------ Task inputs

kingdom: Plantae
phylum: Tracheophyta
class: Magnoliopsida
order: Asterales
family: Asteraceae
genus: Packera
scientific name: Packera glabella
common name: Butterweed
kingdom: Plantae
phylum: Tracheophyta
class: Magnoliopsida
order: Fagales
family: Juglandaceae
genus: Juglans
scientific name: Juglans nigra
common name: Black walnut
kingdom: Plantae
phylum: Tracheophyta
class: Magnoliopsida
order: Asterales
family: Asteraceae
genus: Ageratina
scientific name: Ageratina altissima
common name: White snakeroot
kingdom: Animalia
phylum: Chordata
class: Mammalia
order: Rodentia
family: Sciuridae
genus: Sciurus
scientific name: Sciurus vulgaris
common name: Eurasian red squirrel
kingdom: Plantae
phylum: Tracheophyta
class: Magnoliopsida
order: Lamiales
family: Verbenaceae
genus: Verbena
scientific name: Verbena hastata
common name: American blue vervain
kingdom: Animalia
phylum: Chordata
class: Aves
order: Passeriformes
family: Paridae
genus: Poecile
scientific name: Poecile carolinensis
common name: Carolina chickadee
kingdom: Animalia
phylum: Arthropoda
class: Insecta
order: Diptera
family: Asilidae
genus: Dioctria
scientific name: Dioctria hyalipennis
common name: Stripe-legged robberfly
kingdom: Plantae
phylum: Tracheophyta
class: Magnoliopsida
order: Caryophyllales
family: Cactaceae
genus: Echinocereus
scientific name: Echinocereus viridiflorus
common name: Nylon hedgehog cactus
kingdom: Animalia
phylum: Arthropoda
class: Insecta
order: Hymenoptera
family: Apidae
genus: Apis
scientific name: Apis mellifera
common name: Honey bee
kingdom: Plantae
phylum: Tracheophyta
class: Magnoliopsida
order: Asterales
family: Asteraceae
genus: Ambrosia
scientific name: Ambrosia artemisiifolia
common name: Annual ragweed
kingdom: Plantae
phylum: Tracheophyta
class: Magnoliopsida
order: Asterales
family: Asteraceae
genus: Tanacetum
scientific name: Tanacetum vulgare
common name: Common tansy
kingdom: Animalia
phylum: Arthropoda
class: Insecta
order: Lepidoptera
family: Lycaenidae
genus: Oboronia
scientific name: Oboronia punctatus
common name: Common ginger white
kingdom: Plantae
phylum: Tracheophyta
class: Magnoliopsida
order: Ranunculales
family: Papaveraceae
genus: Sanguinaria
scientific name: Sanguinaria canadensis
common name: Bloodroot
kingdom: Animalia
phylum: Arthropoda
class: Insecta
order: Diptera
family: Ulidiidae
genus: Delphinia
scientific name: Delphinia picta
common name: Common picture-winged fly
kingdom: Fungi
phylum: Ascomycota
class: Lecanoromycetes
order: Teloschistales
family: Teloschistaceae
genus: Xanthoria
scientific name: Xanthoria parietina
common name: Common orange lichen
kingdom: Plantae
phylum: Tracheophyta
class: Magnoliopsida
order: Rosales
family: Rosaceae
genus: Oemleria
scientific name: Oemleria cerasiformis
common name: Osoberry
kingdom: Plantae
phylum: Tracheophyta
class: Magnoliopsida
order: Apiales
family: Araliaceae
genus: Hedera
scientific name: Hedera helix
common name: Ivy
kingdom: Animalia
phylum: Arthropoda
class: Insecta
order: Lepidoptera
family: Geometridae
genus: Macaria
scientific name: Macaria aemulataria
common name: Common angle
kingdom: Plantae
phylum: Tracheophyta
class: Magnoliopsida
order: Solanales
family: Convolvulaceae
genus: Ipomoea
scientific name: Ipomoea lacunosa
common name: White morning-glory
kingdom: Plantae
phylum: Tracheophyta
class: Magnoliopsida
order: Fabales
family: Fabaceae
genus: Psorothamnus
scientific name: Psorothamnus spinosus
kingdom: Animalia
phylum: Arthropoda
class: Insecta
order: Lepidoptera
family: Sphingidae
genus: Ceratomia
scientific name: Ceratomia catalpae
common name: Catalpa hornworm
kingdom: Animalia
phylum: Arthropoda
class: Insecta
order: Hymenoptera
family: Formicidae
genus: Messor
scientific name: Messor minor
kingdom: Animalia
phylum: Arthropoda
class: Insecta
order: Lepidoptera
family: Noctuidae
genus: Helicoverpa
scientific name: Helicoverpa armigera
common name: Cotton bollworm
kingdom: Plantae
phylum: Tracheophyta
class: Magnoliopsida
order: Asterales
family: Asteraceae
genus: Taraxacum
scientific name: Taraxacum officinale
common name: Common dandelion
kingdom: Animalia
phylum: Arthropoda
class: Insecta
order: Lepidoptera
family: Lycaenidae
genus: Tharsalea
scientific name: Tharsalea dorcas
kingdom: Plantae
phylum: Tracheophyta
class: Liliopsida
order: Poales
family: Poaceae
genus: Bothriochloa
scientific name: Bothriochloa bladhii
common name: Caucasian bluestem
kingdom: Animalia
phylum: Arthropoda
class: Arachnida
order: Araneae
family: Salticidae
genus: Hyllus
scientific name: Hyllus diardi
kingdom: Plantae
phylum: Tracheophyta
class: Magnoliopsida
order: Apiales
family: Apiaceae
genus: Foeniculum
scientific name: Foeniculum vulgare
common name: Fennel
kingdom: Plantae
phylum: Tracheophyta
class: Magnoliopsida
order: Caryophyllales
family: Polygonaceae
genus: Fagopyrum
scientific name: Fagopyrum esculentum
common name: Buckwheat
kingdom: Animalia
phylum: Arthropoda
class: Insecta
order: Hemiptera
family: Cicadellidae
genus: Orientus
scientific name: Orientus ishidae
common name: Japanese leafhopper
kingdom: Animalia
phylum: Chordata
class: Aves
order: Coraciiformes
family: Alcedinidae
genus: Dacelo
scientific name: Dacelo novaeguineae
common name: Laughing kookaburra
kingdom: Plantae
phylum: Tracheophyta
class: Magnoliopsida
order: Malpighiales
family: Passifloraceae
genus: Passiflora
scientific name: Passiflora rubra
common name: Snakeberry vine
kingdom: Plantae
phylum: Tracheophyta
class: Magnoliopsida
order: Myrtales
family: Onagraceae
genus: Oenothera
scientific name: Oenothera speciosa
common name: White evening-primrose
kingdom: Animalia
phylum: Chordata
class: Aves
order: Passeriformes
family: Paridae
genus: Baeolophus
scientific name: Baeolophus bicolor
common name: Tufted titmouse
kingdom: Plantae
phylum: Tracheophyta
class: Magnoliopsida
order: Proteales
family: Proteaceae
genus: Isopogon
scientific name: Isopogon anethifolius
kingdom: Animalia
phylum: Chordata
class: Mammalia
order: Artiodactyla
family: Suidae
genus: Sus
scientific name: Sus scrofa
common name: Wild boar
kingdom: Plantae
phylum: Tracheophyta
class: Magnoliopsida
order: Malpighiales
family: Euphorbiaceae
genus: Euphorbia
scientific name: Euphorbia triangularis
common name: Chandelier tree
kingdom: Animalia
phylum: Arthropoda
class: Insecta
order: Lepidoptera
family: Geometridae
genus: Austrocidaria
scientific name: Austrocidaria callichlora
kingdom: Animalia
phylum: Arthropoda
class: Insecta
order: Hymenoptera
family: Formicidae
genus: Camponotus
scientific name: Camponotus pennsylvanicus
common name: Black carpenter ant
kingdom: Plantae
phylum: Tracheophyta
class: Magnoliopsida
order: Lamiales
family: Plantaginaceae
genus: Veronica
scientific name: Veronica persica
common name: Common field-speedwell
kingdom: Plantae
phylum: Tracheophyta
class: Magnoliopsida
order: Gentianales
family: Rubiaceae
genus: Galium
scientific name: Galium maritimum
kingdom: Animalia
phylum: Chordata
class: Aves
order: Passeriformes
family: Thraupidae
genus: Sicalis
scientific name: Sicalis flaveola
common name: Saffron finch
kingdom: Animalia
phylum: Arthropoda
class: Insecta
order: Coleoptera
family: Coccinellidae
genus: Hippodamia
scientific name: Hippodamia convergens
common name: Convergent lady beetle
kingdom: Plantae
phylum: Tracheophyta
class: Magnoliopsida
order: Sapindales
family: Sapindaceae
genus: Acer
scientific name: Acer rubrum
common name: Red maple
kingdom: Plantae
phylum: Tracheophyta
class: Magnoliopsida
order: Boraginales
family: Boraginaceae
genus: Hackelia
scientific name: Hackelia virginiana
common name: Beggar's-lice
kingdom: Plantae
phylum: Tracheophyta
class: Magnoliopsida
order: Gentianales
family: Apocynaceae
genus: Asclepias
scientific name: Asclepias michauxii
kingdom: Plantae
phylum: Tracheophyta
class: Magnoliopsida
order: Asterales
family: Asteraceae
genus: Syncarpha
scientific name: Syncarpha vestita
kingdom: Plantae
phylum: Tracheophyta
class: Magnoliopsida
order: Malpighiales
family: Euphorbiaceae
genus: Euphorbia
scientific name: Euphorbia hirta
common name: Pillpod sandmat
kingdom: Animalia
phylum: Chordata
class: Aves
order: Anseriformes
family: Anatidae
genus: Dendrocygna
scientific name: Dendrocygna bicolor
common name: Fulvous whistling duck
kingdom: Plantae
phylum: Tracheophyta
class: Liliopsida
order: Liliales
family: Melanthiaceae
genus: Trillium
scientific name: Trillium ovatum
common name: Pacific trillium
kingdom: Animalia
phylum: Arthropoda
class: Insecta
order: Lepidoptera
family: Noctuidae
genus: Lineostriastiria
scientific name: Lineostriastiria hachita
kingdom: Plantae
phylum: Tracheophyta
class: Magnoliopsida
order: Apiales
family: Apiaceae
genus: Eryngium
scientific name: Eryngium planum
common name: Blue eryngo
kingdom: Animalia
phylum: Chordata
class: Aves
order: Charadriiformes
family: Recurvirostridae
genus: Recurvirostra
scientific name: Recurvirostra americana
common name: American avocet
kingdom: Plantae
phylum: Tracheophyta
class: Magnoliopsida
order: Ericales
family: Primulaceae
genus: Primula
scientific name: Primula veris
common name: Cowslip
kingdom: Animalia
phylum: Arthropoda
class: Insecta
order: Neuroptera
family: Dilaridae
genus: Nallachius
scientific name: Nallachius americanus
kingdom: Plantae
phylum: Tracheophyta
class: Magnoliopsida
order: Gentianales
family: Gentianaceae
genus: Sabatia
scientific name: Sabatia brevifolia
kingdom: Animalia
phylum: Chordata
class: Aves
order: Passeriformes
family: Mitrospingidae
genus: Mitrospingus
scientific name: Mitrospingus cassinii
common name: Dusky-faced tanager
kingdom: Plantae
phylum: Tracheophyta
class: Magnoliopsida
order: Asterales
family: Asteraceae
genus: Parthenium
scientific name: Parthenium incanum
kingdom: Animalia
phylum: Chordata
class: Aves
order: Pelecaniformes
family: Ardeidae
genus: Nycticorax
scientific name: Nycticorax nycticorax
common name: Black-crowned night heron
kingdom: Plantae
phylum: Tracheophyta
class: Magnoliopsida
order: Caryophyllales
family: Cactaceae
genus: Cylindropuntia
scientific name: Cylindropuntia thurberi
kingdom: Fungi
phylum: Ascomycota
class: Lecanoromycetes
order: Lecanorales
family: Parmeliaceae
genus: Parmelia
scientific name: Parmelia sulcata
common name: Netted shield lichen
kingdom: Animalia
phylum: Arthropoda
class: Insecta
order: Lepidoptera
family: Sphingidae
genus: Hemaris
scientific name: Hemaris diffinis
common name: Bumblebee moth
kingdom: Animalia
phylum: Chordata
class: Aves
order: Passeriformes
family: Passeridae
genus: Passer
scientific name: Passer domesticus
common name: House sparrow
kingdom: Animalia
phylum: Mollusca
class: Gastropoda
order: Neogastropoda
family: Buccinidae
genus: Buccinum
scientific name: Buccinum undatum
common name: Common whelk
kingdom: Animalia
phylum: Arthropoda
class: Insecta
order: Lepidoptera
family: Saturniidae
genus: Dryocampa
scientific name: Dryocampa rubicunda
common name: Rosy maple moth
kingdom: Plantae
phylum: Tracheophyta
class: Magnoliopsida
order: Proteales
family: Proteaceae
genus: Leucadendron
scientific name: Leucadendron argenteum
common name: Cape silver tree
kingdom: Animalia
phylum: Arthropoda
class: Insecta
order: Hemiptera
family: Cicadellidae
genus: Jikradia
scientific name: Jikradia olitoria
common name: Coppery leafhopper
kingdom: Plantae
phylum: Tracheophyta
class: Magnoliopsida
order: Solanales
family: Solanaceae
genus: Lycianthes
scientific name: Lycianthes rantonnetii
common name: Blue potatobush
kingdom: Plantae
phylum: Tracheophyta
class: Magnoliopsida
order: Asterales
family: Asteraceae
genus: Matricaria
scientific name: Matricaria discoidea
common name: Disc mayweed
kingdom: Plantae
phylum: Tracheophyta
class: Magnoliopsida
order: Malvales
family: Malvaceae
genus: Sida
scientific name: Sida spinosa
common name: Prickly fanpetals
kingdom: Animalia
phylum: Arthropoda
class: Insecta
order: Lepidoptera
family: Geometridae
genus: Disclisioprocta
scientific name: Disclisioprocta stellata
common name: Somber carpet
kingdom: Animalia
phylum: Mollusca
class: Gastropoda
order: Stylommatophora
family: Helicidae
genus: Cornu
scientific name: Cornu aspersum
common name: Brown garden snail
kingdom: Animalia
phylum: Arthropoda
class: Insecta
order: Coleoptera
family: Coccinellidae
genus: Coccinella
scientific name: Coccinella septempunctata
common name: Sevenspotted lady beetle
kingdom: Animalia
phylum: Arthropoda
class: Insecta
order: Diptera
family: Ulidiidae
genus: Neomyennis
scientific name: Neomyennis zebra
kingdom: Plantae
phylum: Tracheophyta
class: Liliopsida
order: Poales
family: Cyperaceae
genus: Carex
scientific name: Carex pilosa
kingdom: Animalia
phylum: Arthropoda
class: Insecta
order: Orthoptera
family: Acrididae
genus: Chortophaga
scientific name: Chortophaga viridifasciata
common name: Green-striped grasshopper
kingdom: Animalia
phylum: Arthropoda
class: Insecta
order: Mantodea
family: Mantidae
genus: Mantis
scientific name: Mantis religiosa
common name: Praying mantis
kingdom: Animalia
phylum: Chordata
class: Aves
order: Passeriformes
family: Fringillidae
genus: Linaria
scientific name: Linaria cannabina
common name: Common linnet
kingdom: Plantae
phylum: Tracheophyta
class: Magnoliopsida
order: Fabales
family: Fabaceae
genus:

------------

▸ **Stated problem**
Reproduce without changes the lines of the data between the line holding "family: Suidae" and the line holding "genus: Veronica", inclusive.

▸ **Solution to the exercise**
family: Suidae
genus: Sus
scientific name: Sus scrofa
common name: Wild boar
kingdom: Plantae
phylum: Tracheophyta
class: Magnoliopsida
order: Malpighiales
family: Euphorbiaceae
genus: Euphorbia
scientific name: Euphorbia triangularis
common name: Chandelier tree
kingdom: Animalia
phylum: Arthropoda
class: Insecta
order: Lepidoptera
family: Geometridae
genus: Austrocidaria
scientific name: Austrocidaria callichlora
kingdom: Animalia
phylum: Arthropoda
class: Insecta
order: Hymenoptera
family: Formicidae
genus: Camponotus
scientific name: Camponotus pennsylvanicus
common name: Black carpenter ant
kingdom: Plantae
phylum: Tracheophyta
class: Magnoliopsida
order: Lamiales
family: Plantaginaceae
genus: Veronica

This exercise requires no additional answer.